Review Halitor the Hero
Sixteen-year-old Halitor was supposed to be on his way to becoming a Hero, according to the very-important manual, The Hero’s Guide to Battles, Rescues, and the Slaying of Monsters. But he is such a mistake-prone and girl-shy klutz that his master sacks him at a most inconvenient time, leaving poor Halitor stuck as the kitchen help at an inn in the middle of nowhere. There, he meets the determined and NOT-shy Melly, the kitchen maid, who demands that he teach her what he knows about sword fighting and Hero-ing so she can escape. So begins an adventure that stumbles across giants, bandits, dragons, and a battle to save a kingdom.
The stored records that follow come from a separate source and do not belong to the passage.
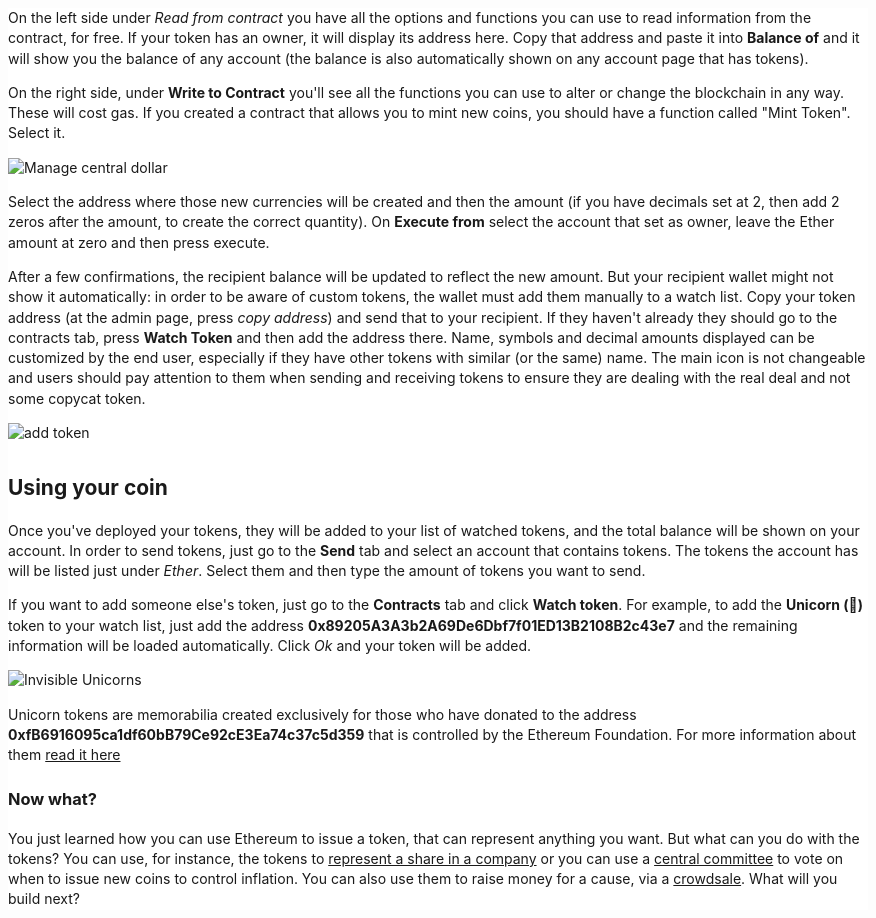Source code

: On the left side under *Read from contract* you have all the options and functions you can use to read information from the contract, for free. If your token has an owner, it will display its address here. Copy that address and paste it into **Balance of** and it will show you the balance of any account (the balance is also automatically shown on any account page that has tokens).

On the right side, under **Write to Contract** you'll see all the functions you can use to alter or change the blockchain in any way. These will cost gas. If you created a contract that allows you to mint new coins, you should have a function called "Mint Token". Select it.

![Manage central dollar](/images/tutorial/manage-central-dollar.png)

Select the address where those new currencies will be created and then the amount (if you have decimals set at 2, then add 2 zeros after the amount, to create the correct quantity). On **Execute from** select the account that set as owner, leave the Ether amount at zero and then press execute.

After a few confirmations, the recipient balance will be updated to reflect the new amount. But your recipient wallet might not show it automatically: in order to be aware of custom tokens, the wallet must add them manually to a watch list. Copy your token address (at the admin page, press *copy address*) and send that to your recipient. If they haven't already they should go to the contracts tab, press **Watch Token** and then add the address there. Name, symbols and decimal amounts displayed can be customized by the end user, especially if they have other tokens with similar (or the same) name. The main icon is not changeable and users should pay attention to them when sending and receiving tokens to ensure they are dealing with the real deal and not some copycat token.

![add token](/images/tutorial/add-token.png)


## Using your coin

Once you've deployed your tokens, they will be added to your list of watched tokens, and the total balance will be shown on your account. In order to send tokens, just go to the **Send** tab and select an account that contains tokens. The tokens the account has will be listed just under *Ether*. Select them and then type the amount of tokens you want to send.

If you want to add someone else's token, just go to the **Contracts** tab and click **Watch token**. For example, to add the **Unicorn (🦄)** token to your watch list, just add the address **0x89205A3A3b2A69De6Dbf7f01ED13B2108B2c43e7** and the remaining information will be loaded automatically. Click *Ok* and your token will be added.

![Invisible Unicorns](/images/tutorial/unicorn-token.png)

Unicorn tokens are memorabilia created exclusively for those who have donated to the address **0xfB6916095ca1df60bB79Ce92cE3Ea74c37c5d359** that is controlled by the Ethereum Foundation. For more information about them [read it here](./donate)

### Now what?

You just learned how you can use Ethereum to issue a token, that can represent anything you want. But what can you do with the tokens? You can use, for instance, the tokens to [represent a share in a company](./dao#the-shareholder-association) or you can use a [central committee](./dao#the-code) to vote on when to issue new coins to control inflation. You can also use them to raise money for a cause, via a [crowdsale](./crowdsale). What will you build next?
I had the opportunity to review an advance e-copy of Halitor the Hero, a fun, quick read, great for ages 8 to 11. The pace was good, the characters had great interaction—often humorously. While I felt sorry for Halitor most of the time, I couldn’t help laughing at the well-played humor brought out by his mishaps. There is enough misfortunate adventure to make Don Quixote proud. The characters felt much younger than their ages, so, even though we’re following fifteen and sixteen year olds, the story is suitable for a middle-grade audience.
There are a couple of nondescript references to concern about physical situations—which make adults think rape—and which I felt wasn’t fit for the intended young audience (thus a 4 stars instead 5 stars), but there is nothing graphic or even explained, and most readers will probably pass it over without remotely getting the significance.
As a fun, traditional fantasy adventure, Halitor the Hero sits perfectly alongside books like The Hobbit, The Horse and His Boy, and Igraine the Brave, and can be enjoyed by both boy and girl readers.